Solingen Angeklagter bestreitet sexuelles Interesse an Opfer

Solingen · War es verschmähte Liebe, die einen 50-Jährigen dazu brachte, seinen mehr als 30 Jahre jüngeren Bekannten am Abend des 29. Oktober in der Bahnhofsunterführung in Ohligs mit Messerstichen zu verletzen, oder ging es nur um nicht geliefertes Rauschgift? Am zweiten Verhandlungstag gegen den 50-jährigen Konstrukteur bestritt dieser, sexuelles Interesse an dem 19-Jährigen gehabt zu haben, der ihn seit längeren mit Marihuana und Haschisch versorgte. Der Angeklagte, der wegen Vergewaltigung eines Mannes eine fünfjährige Haftstrafe verbüßt hat, bezeichnete sich als bisexuell.

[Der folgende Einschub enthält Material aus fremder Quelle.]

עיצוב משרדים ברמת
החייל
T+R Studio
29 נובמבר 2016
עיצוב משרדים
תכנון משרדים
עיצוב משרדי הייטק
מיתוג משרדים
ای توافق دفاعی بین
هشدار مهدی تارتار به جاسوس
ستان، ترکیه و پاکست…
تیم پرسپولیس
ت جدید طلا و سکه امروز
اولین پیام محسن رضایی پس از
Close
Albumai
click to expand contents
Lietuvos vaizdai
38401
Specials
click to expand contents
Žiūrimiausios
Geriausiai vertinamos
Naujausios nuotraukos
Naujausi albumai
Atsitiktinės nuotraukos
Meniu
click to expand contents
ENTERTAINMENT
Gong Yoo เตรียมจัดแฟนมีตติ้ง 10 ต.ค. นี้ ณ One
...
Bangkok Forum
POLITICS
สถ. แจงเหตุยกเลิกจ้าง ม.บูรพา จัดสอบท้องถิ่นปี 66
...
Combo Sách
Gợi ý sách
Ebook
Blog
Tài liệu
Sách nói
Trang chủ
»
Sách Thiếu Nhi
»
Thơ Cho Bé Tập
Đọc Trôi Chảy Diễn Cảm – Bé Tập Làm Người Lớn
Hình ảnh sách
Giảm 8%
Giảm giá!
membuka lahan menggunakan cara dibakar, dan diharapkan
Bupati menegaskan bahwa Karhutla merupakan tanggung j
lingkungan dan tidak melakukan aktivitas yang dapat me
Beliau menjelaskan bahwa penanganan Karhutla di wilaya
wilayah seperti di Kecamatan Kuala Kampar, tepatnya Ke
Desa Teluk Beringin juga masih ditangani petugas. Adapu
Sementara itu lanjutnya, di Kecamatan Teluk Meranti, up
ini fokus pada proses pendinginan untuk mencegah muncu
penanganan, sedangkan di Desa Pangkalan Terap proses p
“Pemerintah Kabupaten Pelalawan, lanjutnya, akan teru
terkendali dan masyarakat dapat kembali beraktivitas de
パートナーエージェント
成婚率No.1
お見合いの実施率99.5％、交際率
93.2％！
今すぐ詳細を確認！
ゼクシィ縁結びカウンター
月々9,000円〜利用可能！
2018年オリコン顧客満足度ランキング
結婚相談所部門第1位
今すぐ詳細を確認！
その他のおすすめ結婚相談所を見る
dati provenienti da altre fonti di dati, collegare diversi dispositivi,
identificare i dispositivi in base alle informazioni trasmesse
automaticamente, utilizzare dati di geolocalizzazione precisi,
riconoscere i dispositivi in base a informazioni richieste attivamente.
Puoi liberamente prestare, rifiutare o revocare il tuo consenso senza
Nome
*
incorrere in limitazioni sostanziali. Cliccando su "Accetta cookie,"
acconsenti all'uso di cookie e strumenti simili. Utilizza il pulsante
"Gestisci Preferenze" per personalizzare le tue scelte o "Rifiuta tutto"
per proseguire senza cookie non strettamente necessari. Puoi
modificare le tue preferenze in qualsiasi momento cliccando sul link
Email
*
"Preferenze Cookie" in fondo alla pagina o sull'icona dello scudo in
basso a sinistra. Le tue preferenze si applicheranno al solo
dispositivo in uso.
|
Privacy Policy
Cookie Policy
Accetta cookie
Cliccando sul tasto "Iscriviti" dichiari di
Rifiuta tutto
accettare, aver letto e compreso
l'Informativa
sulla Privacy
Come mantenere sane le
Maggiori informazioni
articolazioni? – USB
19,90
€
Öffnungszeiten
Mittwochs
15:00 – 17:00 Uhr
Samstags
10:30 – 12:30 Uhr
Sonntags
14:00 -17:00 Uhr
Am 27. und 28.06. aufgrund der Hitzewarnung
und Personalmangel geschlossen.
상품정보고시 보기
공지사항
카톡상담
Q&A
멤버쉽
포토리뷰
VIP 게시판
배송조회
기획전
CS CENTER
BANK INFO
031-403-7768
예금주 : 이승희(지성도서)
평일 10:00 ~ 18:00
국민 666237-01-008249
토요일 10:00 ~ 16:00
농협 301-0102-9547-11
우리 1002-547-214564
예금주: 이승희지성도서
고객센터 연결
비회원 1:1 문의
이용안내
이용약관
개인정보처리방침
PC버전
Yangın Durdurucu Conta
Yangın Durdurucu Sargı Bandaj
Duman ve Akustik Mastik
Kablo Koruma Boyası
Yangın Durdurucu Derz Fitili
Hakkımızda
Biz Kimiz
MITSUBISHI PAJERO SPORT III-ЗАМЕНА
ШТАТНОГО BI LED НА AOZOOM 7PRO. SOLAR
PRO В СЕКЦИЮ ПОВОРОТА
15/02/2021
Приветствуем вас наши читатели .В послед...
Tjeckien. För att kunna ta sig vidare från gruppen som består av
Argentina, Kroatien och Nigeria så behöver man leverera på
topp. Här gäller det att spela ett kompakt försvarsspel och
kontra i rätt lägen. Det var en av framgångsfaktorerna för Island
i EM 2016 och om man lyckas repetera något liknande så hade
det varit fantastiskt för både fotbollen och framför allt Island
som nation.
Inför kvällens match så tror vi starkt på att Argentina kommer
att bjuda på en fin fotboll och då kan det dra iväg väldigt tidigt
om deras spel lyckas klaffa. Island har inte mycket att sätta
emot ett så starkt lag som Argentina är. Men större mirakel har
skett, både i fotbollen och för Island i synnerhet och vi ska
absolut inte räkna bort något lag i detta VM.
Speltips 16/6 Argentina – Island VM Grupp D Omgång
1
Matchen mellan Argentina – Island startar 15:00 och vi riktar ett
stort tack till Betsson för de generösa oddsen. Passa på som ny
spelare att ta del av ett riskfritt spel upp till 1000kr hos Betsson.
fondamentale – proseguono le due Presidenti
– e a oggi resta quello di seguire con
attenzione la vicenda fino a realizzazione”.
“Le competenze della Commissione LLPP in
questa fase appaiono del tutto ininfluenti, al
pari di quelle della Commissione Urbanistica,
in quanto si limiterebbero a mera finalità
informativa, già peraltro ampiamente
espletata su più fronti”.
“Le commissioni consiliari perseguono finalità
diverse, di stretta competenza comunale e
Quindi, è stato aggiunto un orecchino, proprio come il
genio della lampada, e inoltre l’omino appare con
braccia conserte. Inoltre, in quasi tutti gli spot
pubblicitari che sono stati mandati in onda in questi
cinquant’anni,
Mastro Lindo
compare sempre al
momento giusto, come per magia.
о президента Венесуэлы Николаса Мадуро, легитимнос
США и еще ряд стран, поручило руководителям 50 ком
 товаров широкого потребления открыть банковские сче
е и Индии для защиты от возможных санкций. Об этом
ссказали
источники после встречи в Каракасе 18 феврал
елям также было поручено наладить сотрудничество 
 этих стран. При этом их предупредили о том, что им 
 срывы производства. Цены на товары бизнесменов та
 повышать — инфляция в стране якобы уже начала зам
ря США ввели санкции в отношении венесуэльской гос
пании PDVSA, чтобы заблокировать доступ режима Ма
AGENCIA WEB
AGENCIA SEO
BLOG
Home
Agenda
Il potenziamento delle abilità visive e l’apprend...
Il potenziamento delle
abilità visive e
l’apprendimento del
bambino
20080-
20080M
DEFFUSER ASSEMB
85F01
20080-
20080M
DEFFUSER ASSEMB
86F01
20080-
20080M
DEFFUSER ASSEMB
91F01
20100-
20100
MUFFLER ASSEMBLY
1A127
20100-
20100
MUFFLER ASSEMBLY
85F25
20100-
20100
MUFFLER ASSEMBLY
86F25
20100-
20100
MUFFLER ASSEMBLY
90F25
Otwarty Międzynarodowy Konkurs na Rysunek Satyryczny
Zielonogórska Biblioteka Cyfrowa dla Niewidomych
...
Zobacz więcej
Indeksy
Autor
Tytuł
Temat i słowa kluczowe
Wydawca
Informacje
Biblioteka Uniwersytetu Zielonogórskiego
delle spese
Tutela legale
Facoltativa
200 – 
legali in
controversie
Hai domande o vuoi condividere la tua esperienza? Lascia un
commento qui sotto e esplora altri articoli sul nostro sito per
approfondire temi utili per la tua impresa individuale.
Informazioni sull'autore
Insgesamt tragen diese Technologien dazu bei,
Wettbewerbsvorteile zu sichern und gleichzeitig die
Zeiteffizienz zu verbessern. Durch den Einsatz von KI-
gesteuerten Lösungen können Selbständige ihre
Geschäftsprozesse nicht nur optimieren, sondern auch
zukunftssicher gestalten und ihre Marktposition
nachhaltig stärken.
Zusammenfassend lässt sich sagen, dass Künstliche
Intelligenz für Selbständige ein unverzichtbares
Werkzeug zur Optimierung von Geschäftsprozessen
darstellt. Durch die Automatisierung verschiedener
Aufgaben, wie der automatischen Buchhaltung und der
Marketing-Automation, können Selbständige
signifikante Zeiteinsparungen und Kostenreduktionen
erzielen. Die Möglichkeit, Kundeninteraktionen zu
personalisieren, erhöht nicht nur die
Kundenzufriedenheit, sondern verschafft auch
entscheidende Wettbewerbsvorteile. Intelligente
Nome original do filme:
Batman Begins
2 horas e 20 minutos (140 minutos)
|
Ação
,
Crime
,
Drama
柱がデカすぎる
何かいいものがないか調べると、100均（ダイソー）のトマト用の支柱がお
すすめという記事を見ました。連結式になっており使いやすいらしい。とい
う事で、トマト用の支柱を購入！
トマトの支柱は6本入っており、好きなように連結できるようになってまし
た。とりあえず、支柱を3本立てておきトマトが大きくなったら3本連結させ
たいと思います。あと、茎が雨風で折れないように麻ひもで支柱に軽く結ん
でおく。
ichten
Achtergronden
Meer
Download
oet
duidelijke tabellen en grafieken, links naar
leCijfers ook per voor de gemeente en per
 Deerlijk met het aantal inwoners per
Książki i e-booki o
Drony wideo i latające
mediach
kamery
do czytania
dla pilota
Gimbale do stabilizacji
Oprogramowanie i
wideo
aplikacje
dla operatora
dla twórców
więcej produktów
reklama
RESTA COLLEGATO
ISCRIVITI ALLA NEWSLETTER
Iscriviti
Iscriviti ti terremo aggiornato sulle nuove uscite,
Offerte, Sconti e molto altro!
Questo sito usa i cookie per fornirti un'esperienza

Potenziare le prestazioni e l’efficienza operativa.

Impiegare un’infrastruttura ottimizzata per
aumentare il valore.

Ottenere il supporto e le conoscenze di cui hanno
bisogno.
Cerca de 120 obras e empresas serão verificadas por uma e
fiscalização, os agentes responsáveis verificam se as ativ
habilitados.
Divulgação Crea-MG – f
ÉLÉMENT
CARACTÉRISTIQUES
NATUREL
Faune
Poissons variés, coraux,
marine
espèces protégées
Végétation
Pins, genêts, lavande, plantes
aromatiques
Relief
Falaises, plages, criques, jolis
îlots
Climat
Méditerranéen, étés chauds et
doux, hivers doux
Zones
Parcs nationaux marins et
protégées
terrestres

Die Freundschaft zu seinem späteren Opfer war zunächst geprägt von vielen Geschenken, die er dem jungen Mann machte, von einer Reise nach Berlin über Konzertkarten bis hin zu Geschenkgutscheinen. Am Tattag, so der Angeklagte gestern in einer von seiner Anwältin verlesenen Erklärung, sei er von Leverkusen nach Solingen gefahren, um die überfällige Rauschgiftlieferung abzuholen, die er bereits Tage zuvor bezahlt haben will. Der 50-Jährige schilderte: "Ich brauche das Rauschgift neben Schlaftabletten, um nachts überhaupt schlafen zu können." Seine Angst vor der Nacht sei in der Jugend begründet, sowohl sein alkoholsüchtiger Vater als auch seine Mutter hätten ihn und seine vier Geschwister regelmäßig geschlagen. Auch nach dem Lösen vom Elternhaus habe er keine Geborgenheit durch Freundschaften finden können, seine einzigen körperlichen Kontakte habe er mit Prostituierten gehabt. Die Freundschaft zu seinem späteren Opfer war ein Lichtblick im Leben des Mannes. "Wir haben viel gemeinsam unternommen." Später hat sich der junge Mann offenbar mehr und mehr den Kontaktversuchen des väterlichen Freundes entzogen, so dass dieser sich nur noch als Geldgeber ausgenutzt vorkam. Am Tattag gingen die beiden Männer zunächst in eine Gaststätte in Bahnhofsnähe. "Danach hat er mich 20 Minuten hinter sich her laufen lassen und mir den Stoff nicht gegeben", schilderte der Angeklagte die Situation, "ich kam mir vor wie ein Hund, der hinter seinem Herrchen hergezogen wird." Danach habe er dem 19-Jährigen gedroht, er werde ihn wegen seiner Rauschgiftgeschäfte anzeigen. Bei der anschließenden Rangelei im Bahnhofstunnel habe er das Messer gezogen. Die Verletzungen müssten dann bei einem folgenden Gerangel entstanden sein. "Ich wollte ihn nicht verletzen", sagte der Angeklagte.

Der Prozess wird am 12. Juni fortgesetzt. Dann soll auch das Opfer gehört werden.